━━ Supplied text ━━
For nearly fifty years Padgett Business Services has been
providing accounting, income tax planning and preparation,
payroll and payroll tax services to thousands of small business
owners through our network of 300 offices across the United
States. Our clients generally have 20 or fewer employees and
are what some people would consider ``mom & pop'' businesses.
Based on recent studies almost 90% of all firms that have
employees operate in our target market. In addition to my forty
plus years with Padgett I also had the honor of serving on the
Internal Revenue Advisory Council for four years and was its
Chair for two of those years. I believe this experience gives
me a balanced approach to small business taxation--I have had
the opportunity to see what works and what doesn't work in the
real world.
A wise man once said tat owning your own business is about
doing the one thing you love and 99 other things you MUST do
but dislike. I can tell you with some certainty that for most
small business owners at the top of that list is taxes and tax
compliance. It is my experience that, while no one likes paying
taxes, most hate the paperwork and time devoted to complying
with the tax laws on an almost equal basis.
Over the years it has become clear to me that for most
entrepreneurs the business checking account is the focal point
for their bookkeeping. It is how they measure cash flow and
profits, and to a great extent is the basis for their tax
accounting as well. First working with President Bush's
Advisory Panel on Federal Tax Reform and most recently with
David Kautter, Professor of Taxation and Executive Director of
the Kogod Tax Center at American University, we have developed
a legislative tax reform proposal--the Simplified Cash Method--
that we believe would provide significant simplification,
improve cash flow, encourage entrepreneurship and improve
compliance for the Nation's millions of small businesses.
In a nutshell, the proposal is as follows:
Qualifying taxpayers electing to use the
Simplified Cash Method would be required to have a dedicated
small business checking account (or accounts) associated with a
single EIN.
━━━
━━ Record extracts ━━
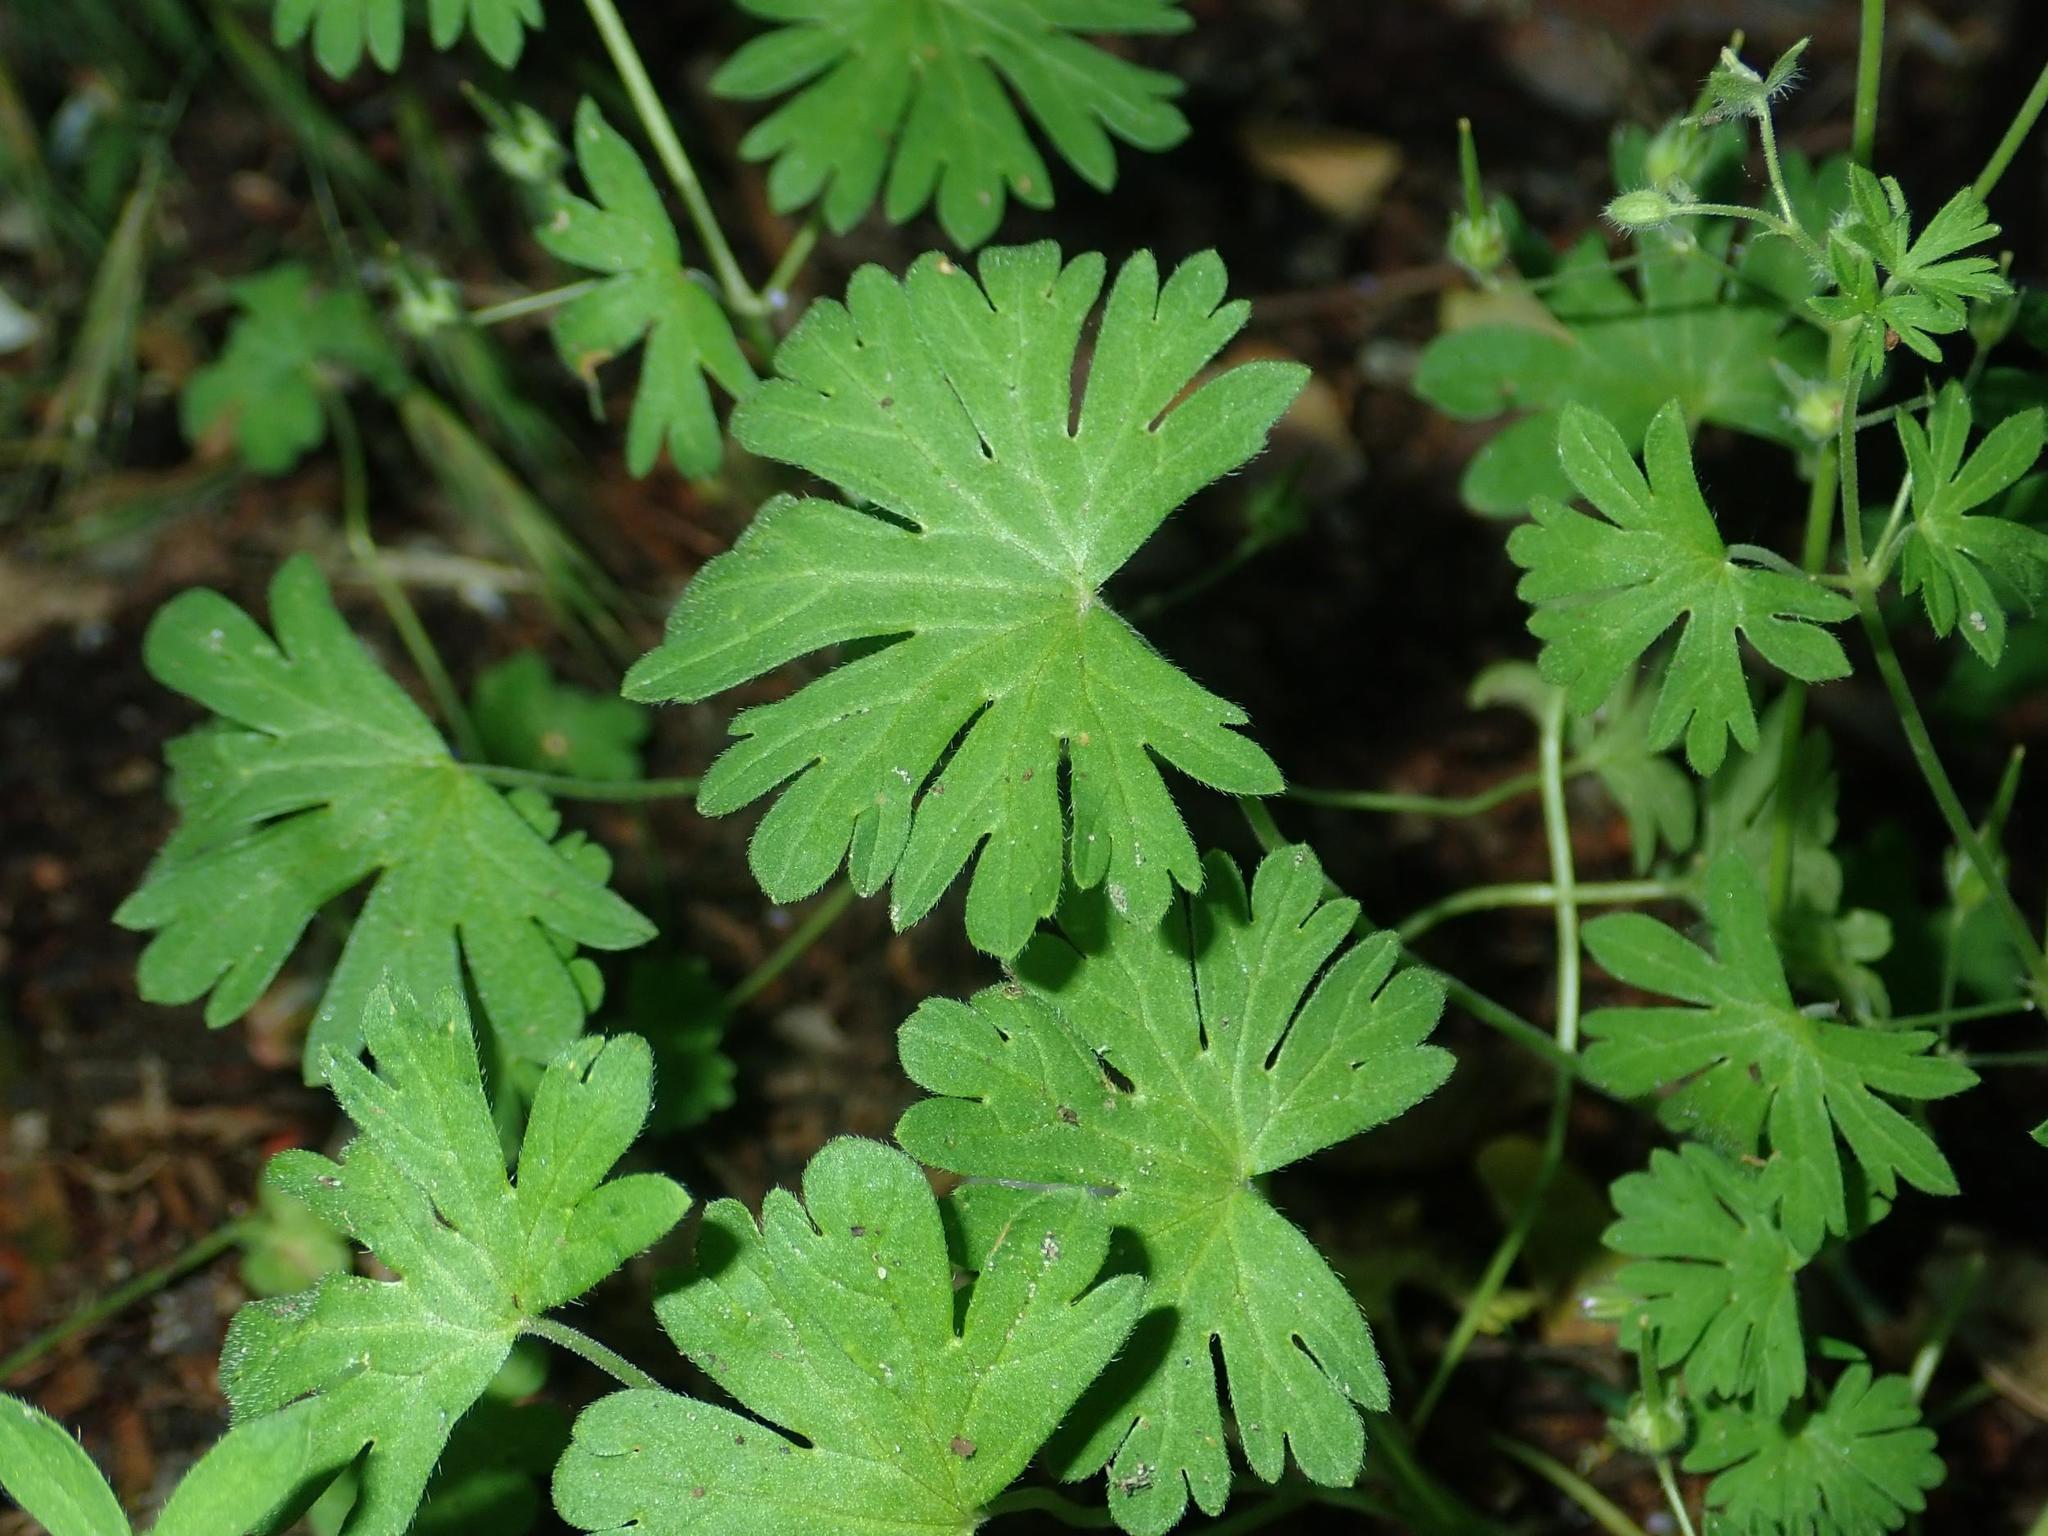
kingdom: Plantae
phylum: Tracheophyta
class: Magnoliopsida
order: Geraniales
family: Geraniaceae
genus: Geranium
━━━
━━ Record extracts ━━
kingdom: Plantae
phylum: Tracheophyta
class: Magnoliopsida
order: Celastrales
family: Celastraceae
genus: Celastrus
━━━
● **Your instructions**:
Print, word for word, the part of the small business tax passage between "For nearly fifty" and "real world.", inclusive.

● **Task result**:
For nearly fifty years Padgett Business Services has been
providing accounting, income tax planning and preparation,
payroll and payroll tax services to thousands of small business
owners through our network of 300 offices across the United
States. Our clients generally have 20 or fewer employees and
are what some people would consider ``mom & pop'' businesses.
Based on recent studies almost 90% of all firms that have
employees operate in our target market. In addition to my forty
plus years with Padgett I also had the honor of serving on the
Internal Revenue Advisory Council for four years and was its
Chair for two of those years. I believe this experience gives
me a balanced approach to small business taxation--I have had
the opportunity to see what works and what doesn't work in the
real world.